Dakotan T-words and their equivalents in Siouan

Rory M Larson rlarson at unlnotes.unl.edu
Mon May 8 20:09:09 UTC 2006


John wrote:
> > a'qtaN            How possible?
>
> I'm thinking that the reading for this one is more like "how on earth"
than "how can," but I'd be very interested to heat the contemporary take
on this!  I think the morphosyntax is a=xt(i)=aN, with aN being the aN
that appears more below.

Yes, I think we're trying to represent the same idea in English.  This
seems to be a rhetorical question word expressing astonished skepticism
about a previously mentioned idea.  It is usually found in combination with
the potential marker after the concept.  I had some trouble at first
getting our speakers to recognize it, but the elder one finally did in a
sentence that I think she partially volunteered:

  A'qtaN at?e' tte ?
  How is it that I should die?

expressed, perhaps, by an older person accused by their doctor of being
about ready to drop into their grave.  "I'm too tough to die!"


> Is there a variant eaxtaN, or am I crossing this up with something else?

If there is, I haven't run across it yet.


> > e?aN'-qti         what great (person)?          [023:12]
>
> In effect "who on earth"?

Or perhaps: "Who the heck do you think you are?"  This is Rabbit's response
to the giant after the latter's first sally of verbal abuse.


>> E'be              who?
>
> See if you can find a consistent difference between e'be and ebe'.
Dorsey
suggests there is one.  This could be right or wrong.

I asked our younger speaker about this.  She thought for a moment and
answered that she didn't think ebe was ever accented on the first syllable:
ebe', never e'be.  The word I pulled from Dorsey was marked as e'be.


> I gather than no one hears a difference between these today?  I think
that
there is one in the texts, along the lines of indefinite (no particular
answer imagined) vs. definite (some particular set of answers imagined,
i.e., more like which).

No, our speakers recognize the difference.  We (Mark and I) have had a
little trouble with the semantics, but I think your explanation comes close
to the mark.  Our younger speaker has tried to explain the difference to us
a couple of times, and she keeps coming back to the idea that eda'daN is
more exact or specific than iNda'daN.


> [...] except that there are those aNwa or awaN forms meaning 'other'.
(In which w is often m.)

There is an aN'ma, 'other', which seems to be rather rarely used.  I'm not
familiar with an aNwa variant.


> > atHaN'-qti        whenever; when (I next touch ground ...)
>
> Hmm.  I wonder if this is atH(e) + aN=xti 'when on earth', by analogy
with
(e)axtaN 'how on earth' and eaNxti 'who on earth'.
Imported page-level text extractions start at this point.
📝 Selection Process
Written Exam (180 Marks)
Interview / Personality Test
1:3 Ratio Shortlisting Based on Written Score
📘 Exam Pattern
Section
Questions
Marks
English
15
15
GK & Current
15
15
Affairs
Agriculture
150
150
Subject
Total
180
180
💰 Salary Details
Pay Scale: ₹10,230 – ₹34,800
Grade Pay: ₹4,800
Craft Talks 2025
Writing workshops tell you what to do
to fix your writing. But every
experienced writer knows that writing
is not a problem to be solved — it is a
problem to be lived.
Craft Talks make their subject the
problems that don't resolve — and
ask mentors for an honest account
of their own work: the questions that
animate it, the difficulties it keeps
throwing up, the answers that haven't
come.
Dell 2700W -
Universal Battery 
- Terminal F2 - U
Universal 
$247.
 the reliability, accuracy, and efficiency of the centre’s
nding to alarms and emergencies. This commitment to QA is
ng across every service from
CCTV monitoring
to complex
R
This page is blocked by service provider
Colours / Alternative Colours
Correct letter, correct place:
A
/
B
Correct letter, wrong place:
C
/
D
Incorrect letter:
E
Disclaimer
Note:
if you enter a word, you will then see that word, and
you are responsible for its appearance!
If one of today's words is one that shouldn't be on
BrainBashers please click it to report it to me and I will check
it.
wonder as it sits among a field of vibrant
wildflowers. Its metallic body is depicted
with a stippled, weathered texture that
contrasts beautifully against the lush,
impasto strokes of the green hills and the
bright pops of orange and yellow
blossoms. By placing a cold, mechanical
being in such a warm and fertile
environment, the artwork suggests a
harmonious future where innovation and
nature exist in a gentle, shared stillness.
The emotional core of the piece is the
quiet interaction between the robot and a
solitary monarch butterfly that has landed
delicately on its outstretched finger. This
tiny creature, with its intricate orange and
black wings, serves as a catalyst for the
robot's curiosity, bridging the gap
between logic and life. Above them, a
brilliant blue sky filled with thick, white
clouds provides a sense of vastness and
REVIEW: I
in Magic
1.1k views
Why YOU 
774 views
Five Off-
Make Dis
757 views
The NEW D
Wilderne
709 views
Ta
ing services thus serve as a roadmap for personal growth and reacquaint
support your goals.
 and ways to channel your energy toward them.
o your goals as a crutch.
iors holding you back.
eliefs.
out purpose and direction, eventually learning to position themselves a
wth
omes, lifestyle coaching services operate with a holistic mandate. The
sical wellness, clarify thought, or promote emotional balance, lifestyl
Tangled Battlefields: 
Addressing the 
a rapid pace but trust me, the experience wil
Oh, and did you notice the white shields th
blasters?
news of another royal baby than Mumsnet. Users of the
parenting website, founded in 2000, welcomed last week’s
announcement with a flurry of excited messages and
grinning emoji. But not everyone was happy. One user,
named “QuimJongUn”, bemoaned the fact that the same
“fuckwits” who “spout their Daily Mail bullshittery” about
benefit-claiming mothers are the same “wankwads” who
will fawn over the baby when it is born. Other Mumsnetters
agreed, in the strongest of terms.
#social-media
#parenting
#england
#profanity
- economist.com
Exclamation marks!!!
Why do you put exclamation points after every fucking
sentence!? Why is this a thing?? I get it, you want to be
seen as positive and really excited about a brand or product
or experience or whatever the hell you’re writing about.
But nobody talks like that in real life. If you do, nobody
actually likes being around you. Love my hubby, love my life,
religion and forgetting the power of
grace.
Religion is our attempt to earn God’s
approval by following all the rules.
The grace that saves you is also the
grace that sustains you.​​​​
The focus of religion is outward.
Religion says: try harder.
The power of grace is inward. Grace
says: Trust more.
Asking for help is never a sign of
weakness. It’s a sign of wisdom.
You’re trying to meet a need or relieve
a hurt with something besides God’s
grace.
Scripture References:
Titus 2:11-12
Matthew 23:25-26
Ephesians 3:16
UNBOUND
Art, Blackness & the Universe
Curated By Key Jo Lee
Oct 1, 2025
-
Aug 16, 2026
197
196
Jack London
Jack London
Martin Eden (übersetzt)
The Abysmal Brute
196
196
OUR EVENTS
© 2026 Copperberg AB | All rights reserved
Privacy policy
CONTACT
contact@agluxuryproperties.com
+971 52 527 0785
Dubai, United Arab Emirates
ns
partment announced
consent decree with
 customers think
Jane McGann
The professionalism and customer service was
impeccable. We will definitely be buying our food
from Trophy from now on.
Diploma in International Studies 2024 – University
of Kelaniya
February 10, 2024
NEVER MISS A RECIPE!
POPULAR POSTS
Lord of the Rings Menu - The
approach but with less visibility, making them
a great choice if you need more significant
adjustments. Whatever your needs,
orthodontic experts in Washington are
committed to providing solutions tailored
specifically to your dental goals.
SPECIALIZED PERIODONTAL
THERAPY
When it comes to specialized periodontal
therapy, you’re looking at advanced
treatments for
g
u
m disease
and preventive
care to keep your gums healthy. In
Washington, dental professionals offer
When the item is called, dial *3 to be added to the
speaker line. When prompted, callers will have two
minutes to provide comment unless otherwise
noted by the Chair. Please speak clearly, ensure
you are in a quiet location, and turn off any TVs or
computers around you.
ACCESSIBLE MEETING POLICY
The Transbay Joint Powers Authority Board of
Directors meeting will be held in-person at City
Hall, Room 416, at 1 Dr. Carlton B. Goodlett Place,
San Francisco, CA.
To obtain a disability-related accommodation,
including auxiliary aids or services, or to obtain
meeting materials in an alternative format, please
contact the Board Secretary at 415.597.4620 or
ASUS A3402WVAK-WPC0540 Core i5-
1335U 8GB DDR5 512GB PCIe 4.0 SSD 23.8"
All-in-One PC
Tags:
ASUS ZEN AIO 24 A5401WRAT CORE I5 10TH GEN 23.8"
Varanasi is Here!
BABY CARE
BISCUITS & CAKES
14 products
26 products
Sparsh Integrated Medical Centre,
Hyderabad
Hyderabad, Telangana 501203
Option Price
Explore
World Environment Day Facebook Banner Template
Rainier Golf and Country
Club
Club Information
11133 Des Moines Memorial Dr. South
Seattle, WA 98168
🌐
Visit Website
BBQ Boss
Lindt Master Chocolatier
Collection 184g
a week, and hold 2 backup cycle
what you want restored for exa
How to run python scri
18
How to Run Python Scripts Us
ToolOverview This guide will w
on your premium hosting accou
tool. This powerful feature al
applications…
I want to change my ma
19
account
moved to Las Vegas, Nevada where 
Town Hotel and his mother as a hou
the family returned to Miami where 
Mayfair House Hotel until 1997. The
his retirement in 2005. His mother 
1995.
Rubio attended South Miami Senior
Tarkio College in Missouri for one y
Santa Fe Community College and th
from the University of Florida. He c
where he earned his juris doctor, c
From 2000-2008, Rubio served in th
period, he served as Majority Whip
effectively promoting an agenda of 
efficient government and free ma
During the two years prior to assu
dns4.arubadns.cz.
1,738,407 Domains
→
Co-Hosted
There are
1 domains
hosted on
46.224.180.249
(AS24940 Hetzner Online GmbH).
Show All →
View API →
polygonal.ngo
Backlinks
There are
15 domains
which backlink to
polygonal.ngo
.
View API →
Perhaps etymologically, but I'm pretty sure that atHoN' is a question word
in its own right both today and in the 19th century.  In Dorsey it seems to
be used to ask about time, i.e., the word for 'when'.  For asking about
what time it is today, the answer seems to be mi'daNbe a'naN ?, "How many
hours?", or mi'daNbe atHoN' (a)?, "Hourwise, how long?"  Our younger
speaker told me that atHoN' by itself, unqualified by mi'daNbe, means "How
long", e.g., for the length of a board.  (I've checked and confirmed that
the t is aspirated.)


> [...]  For 'why' it's (e)attaN.  (I've nver been quite
sure if it was =ttaN or tHaN here.)

It's =ttaN.  I checked with the speakers on this, and it is definitely
tense.  Also, they deny that attaN can ever be used alone; it must be
ea'ttaN.  The plain attaN version is from Dorsey.


> Since the inspiration came to me that -e in
various contexts is a "cleft" or "focus" marker, I've tended to see the
intial e-'s in question forms in that light, but fused proclitically to
the following element rather than enclitically to the preceding.

I've generally understood the initial e- in forms like edi, egaN, etc. to
be a generic 3rd person pronoun that is used to wrap up the preceding
complex noun phrase into a singularity that can then be dealt with
grammatically in a standard way.  It would be about like certain dialects
of English that allow:

  The guy that was here to paint the house and got Mom's cat out of the
tree, he got into an accident on the way home.

with e- in Omaha used like he in the above English sentence.  Is this what
you mean by a "cleft" or "focus marker"?